An exceptional actress by anyone’s standards, McLaren’s upcoming projects include the 2016 release of My Year of Silence as well as a likely sequel to follow, in addition to a planned sequel to A Writer’s Block. The young starlet will no doubt continue to raise the bar for fellow actors across the industry as a whole; and as audiences flock to My Year of Silence, they’ll no doubt witness the internationally sought after talent set new standards for dramatic writing as well.

A Knockout from the Theatre to the Screen!

Alex Luukkonen
Alex Luukkonen in “Ravenscroft” shot by Julio J. Vargas

The incredible stage and screen talents of Scandinavian actor Alex Luukkonen have moved audiences to laughs and tears on three continents, and his latest projects are without a doubt some of his most ambitious to date. A native of Finland, he’s also worked throughout Europe, Asia and the U.S., which has taught him the intricate nature of the human condition, the common denominators of mankind beyond any cultural differences.
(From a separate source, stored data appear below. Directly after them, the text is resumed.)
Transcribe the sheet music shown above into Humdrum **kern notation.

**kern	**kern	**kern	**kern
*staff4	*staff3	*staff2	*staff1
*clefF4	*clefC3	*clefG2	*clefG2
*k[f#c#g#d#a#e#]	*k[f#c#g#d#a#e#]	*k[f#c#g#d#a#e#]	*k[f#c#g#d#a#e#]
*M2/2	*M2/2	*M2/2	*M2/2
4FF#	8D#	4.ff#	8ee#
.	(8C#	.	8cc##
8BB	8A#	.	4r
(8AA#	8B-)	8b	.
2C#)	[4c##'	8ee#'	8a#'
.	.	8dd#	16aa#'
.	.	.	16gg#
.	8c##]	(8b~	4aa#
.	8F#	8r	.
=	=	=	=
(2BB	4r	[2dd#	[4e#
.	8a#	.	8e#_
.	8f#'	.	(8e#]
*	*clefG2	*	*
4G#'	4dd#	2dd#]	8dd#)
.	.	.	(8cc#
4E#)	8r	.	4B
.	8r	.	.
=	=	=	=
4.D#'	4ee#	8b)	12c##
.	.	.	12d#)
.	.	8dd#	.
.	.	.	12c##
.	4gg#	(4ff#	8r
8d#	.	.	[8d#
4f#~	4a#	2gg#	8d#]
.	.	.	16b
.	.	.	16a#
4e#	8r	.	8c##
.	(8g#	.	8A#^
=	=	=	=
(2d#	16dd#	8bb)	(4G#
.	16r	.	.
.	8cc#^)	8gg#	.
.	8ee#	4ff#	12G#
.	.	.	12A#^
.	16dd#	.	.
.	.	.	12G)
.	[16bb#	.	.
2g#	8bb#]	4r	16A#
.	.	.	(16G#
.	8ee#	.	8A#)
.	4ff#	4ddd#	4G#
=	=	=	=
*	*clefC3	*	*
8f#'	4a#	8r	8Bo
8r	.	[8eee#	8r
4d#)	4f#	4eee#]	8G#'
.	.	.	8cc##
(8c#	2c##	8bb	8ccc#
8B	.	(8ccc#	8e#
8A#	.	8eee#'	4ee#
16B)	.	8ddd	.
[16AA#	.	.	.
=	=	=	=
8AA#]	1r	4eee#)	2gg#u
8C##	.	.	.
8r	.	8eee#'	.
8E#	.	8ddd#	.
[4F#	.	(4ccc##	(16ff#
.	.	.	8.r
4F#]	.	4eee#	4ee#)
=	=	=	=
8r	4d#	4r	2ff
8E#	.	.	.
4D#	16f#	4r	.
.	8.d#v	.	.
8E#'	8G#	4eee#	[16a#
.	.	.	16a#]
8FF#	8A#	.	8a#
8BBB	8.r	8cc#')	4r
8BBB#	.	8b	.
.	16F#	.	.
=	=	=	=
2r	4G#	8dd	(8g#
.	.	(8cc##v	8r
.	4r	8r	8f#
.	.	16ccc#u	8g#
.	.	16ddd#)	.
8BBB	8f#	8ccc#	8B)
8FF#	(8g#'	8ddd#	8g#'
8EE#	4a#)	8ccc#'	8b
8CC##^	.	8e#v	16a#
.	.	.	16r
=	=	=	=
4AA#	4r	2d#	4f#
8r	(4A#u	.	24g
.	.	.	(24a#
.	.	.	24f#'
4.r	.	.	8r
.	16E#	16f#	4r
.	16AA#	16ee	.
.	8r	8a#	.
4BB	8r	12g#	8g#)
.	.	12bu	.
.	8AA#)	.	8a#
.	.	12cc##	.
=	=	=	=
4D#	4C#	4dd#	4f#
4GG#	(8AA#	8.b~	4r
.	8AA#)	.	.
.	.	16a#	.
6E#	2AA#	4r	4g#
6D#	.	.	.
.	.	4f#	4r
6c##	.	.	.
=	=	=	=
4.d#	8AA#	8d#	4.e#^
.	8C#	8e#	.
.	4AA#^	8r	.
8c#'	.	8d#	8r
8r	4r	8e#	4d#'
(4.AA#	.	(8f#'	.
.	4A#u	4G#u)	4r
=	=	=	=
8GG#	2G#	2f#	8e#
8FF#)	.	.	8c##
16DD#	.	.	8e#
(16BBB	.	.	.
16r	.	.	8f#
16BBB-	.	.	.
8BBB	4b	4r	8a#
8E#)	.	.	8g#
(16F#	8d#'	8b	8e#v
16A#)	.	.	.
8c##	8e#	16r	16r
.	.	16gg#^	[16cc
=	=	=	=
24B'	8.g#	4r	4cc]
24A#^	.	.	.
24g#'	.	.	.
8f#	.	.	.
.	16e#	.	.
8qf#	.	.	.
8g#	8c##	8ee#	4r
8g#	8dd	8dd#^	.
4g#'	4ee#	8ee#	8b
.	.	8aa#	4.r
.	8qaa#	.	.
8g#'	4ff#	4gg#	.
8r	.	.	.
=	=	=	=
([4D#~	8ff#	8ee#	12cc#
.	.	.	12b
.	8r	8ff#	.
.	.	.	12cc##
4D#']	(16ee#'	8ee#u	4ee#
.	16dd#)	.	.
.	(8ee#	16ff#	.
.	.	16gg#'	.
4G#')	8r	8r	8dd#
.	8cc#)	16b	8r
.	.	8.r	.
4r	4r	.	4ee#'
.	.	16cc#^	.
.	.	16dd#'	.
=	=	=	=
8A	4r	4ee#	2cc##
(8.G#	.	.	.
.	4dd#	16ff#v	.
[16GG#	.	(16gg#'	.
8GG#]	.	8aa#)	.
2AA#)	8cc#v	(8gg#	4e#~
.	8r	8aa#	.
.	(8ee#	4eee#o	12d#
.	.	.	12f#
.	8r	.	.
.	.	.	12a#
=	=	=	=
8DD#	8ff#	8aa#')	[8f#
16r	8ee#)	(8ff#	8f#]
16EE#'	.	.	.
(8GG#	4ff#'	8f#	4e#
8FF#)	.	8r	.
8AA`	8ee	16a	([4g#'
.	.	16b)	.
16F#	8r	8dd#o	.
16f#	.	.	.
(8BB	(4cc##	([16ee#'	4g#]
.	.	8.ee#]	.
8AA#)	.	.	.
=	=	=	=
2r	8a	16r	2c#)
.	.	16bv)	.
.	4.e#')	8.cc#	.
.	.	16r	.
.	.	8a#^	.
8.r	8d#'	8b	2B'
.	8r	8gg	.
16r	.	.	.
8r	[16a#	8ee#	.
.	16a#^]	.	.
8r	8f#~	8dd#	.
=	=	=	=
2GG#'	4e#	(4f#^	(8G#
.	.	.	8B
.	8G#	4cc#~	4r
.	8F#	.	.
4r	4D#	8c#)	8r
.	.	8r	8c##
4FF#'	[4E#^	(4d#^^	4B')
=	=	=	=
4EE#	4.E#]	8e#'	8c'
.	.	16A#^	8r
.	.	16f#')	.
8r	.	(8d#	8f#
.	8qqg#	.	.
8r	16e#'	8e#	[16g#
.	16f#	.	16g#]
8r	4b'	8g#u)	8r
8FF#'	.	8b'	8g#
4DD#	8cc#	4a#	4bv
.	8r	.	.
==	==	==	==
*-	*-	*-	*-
Luukkonen, in one of his many theatre roles, joined Academy Award winner Milton Justice’s (Down and Out in America) cast in a production of Clifford Odets’ classic Waiting for Lefty. Set in the years before World War II, the play consists of a series of vignettes, which tie together to address the prominent issues of the impending war, the struggle of workers in the Great Depression, the fear of growing communist sympathies and love trying to survive the desperate times.

In his role as Miller, a chemist with a moral quandary and one of the leading characters, Luukkonen worked closely with the esteemed Justice to perfect his performance. Miller, a lab assistant, is told by his boss that he will be given a raise and promotion but that he must now work under a chemist tasked with developing chemical weapons. An argument erupts between Miller and his boss, and in one of the more dramatic events in the play, Miller angrily refuses the job after punching his boss.

In addition to his role in Waiting for Lefty, as well as the productions of other iconic plays such as Much Ado About Nothing and Grease, Luukkonen is also a seasoned actor on the silver screen where his innate skill and charm complemented by his worldly experience make all of his performances something to write home about.

One of Luukkonen’s latest projects, Pastry, is slated for release this year. The film examines the pressure that society places on women to conform to preconceived standards of body image and sexuality. Directed by Eduardo Barreto, Luukkonen acts alongside Maureen Younger who plays Caroline in the film, a young woman who falls in love with a waitress and lets go of her obsession with dieting. Pastry is a delectably sweet work of powerful social critique that showcases Luukkonen’s acting prowess.

Luukkonen, whose character bears witness to the gradual process of Caroline’s enlightenment, admits that it was an incredible experience working with the British cast of the film.

“Theater is the king in London,” said Luukkonen. “So you get a lot more theater trained and talented people overall per capita.”

Recently, he played the inquisitive son of a detective in Outsider, an exciting pilot starring Luukkonen and Dean Bruggeman. In it, Luukkonen’s character discovers a startling video of a man being held captive by a psycho in clown makeup. He brings it to his father, played by Bruggeman (Don’t Pass Me By, The Time Capsule), who digs into the case. It all leads up to a shocking cliffhanger, which is sure to leave viewers on the edge of their seats.

In every role that he’s played to date Luukkonen’s passion for his craft shines through so clearly that it is almost tangible. That kind of performance, delivery and dedication comes only from love, and it is obvious in everything that he’s done that Luukkonen truly loves his art.

“I chose acting because I love it, and fortunately, I had the opportunity to pursue it,” he said. “I wish more people had the chance to pursue their dreams.”